We’ve got a Rust service listening to /api/v2/analytics/events and pushing to a custom webhook handler. Genesys Cloud keeps dropping a 502 when our downstream queue spikes. The webhook config is set to retry three times. Events just vanish after that limit hits. I need to spin up a dead letter queue pattern in Tokio to catch the failed payloads before GC marks them as permanently delivered.
Also, should I be catching the 5xx at the webhook listener level or pushing the retry logic into the subscription settings via the PATCH /api/v2/notification/eventsubscriptions endpoint? The payload GC sends doesn’t include a delivery attempt counter. Tracking retries client-side feels messy. Right now the handler looks something like this:
async fn handle_webhook(payload: JsonValue) -> Result<(), AppError> {
let batch = parse_batch(payload)?;
for event in batch {
if let Err(e) = process_event(event).await {
tracing::warn!("failed to process: {}", e);
}
}
Ok(())
}
The problem is GC expects a 2xx within a two-second window. If the downstream Kafka producer backlogs, the thread blocks and we hit a 504 from our load balancer. GC sees that as a 5xx failure and stops retrying. I’ve tried adding a bounded channel to offload the processing. The channel fills up faster than the consumer can drain it. Dropping messages isn’t an option here. We’ve got compliance requirements to keep every agent_state_changed and interaction_created event.
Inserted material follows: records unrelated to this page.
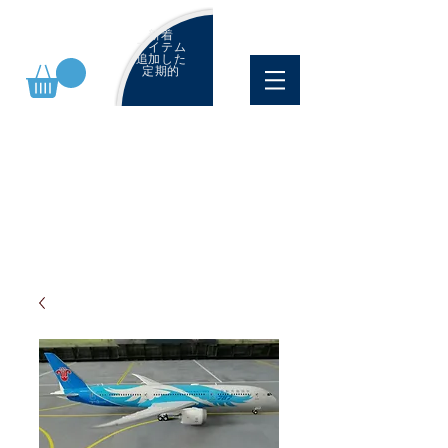
新着
アイテム
追加した
定期的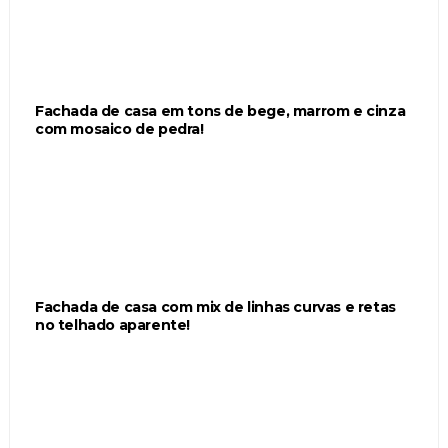
Fachada de casa em tons de bege, marrom e cinza
com mosaico de pedra!
Fachada de casa com mix de linhas curvas e retas
no telhado aparente!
How are others structuring the dead letter queue in Rust for this exact flow? I’m looking at using tokio::sync::mpsc with a separate retry worker that reads from a Redis list. Worried about event ordering when we replay. The notification_api docs mention idempotency keys, but they’re only exposed on the subscription level, not per event. Anyone got a clean pattern for this? The deadline for the staging rollout is Thursday.